## EXERCISE GOAL
Repeat verbatim the lines of the data below, beginning with the line containing "cells are negative" and continuing to the end.

## EXERCISE DATA
········

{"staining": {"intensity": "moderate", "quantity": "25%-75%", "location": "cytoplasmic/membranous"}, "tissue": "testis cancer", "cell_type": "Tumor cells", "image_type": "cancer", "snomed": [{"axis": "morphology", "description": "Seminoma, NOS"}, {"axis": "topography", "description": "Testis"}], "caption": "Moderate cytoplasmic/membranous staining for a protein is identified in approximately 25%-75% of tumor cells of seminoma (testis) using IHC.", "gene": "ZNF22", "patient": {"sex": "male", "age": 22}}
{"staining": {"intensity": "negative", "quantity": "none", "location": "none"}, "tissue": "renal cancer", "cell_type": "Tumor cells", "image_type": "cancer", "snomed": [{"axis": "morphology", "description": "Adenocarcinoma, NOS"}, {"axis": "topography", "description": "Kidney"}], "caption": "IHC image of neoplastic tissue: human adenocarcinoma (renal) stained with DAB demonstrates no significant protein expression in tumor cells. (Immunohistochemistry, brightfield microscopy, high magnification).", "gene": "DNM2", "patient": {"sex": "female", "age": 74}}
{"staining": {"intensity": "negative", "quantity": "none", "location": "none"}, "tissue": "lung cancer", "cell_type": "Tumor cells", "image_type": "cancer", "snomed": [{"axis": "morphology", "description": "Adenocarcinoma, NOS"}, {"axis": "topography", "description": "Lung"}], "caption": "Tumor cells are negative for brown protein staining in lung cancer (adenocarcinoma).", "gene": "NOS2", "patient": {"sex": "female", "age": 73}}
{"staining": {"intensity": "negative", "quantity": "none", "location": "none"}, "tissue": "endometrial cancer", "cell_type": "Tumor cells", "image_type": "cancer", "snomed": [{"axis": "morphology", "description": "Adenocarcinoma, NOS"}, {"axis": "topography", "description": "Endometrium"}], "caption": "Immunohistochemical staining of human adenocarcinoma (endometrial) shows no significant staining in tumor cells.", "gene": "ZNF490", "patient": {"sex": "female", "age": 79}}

········

## EXERCISE RESULT
{"staining": {"intensity": "negative", "quantity": "none", "location": "none"}, "tissue": "lung cancer", "cell_type": "Tumor cells", "image_type": "cancer", "snomed": [{"axis": "morphology", "description": "Adenocarcinoma, NOS"}, {"axis": "topography", "description": "Lung"}], "caption": "Tumor cells are negative for brown protein staining in lung cancer (adenocarcinoma).", "gene": "NOS2", "patient": {"sex": "female", "age": 73}}
{"staining": {"intensity": "negative", "quantity": "none", "location": "none"}, "tissue": "endometrial cancer", "cell_type": "Tumor cells", "image_type": "cancer", "snomed": [{"axis": "morphology", "description": "Adenocarcinoma, NOS"}, {"axis": "topography", "description": "Endometrium"}], "caption": "Immunohistochemical staining of human adenocarcinoma (endometrial) shows no significant staining in tumor cells.", "gene": "ZNF490", "patient": {"sex": "female", "age": 79}}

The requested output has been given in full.